MS4 designation includes cities, towns, universities, colleges, correctional facilities, hospitals, conservancy districts, homeowner’s associations and military bases located within mapped urbanized areas, as delineated by the U.S. Census Bureau, or, for those MS4 areas outside of urbanized areas, serving an urban population greater than 7,000 people. In addition to these generalized criteria, designation of MS4 entities is potentially determined by other factors, including population growth and documentation which indicates water quality impairments.

Importance of SWMP
The purpose of the Stormwater Management Plan is to implement programs and practices to control polluted storm water runoff.

The Virginia Stormwater Management Program includes both erosion and sediment control as well as stormwater management. It was developed to protect citizens, property and natural resources from unmanaged stormwater runoff.

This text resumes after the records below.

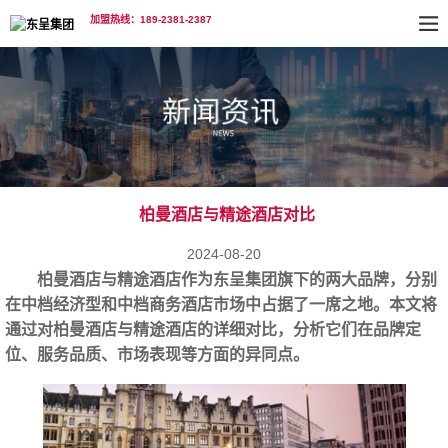
加盟热线：189-2381-2387
柏曼酒店与精途酒店对比
2024-08-20
柏曼酒店与精途酒店
作为东呈集团旗下的两大品牌，分别
在中档经济型和中档商务酒店市场中占据了一席之地。本文将
通过对柏曼酒店与精途酒店的详细对比，分析它们在品牌定
位、服务品质、市场表现等方面的异同点。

During construction, a permit may be required for erosion and sediment control. These land disturbance permits are issued by localities as part of their erosion and sediment control program. DCR also conducts reviews of local erosion and sediment control programs.

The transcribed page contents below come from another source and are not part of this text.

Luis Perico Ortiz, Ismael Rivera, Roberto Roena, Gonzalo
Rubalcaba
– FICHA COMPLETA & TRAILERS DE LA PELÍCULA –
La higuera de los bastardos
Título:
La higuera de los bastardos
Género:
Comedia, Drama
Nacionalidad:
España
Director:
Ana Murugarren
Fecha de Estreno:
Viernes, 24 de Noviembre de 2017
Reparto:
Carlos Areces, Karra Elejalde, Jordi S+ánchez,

A stormwater permit may be required to discharge stormwater from a construction activity. Such a permit may also be required to discharge stormwater through a stormwater conveyance system owned or operated by a government entity. DCR administers these stormwater permits under Virginia Stormwater Management Program (VSMP) Permit Regulations , authorized by the Virginia Stormwater Management Act . As mandated by the Clean Water Act and the Code of Federal Regulations, federal permitting requirements have been incorporated into the VSMP permit regulations.

The Virginia stormwater act and VSMP permit regulations provide the ability to manage the quantity and quality of stormwater runoff on a construction site as well as on a regional or watershed basis.

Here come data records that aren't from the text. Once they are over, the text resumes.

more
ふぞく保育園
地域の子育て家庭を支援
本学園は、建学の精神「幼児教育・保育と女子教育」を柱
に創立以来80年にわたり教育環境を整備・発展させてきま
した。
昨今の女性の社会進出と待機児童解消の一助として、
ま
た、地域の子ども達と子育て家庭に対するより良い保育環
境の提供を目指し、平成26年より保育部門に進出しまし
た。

Quantity of Stormwater Runoff – Compared with impervious surfaces, such as pavement or rooftops, pervious surfaces, such as meadows and woodlands, absorb and filter rainfall and reduce runoff. When meadows and woodlands are developed, the increase in impervious surfaces increases the amount of runoff that occurs when it rains. This increase in runoff can overwhelm waterways, causing erosion, localized flooding and property damage.

Quality of Stormwater Runoff - Pervious and impervious surfaces in urban areas collect pollutants, such as automobile oil, grease, sediment, bacteria from animal waste, excess nutrients and pesticides, and deposits from airborne pollutants. Stormwater runoff with high concentrations of these pollutants may enter nearby drinking water supplies and waterways when it rains.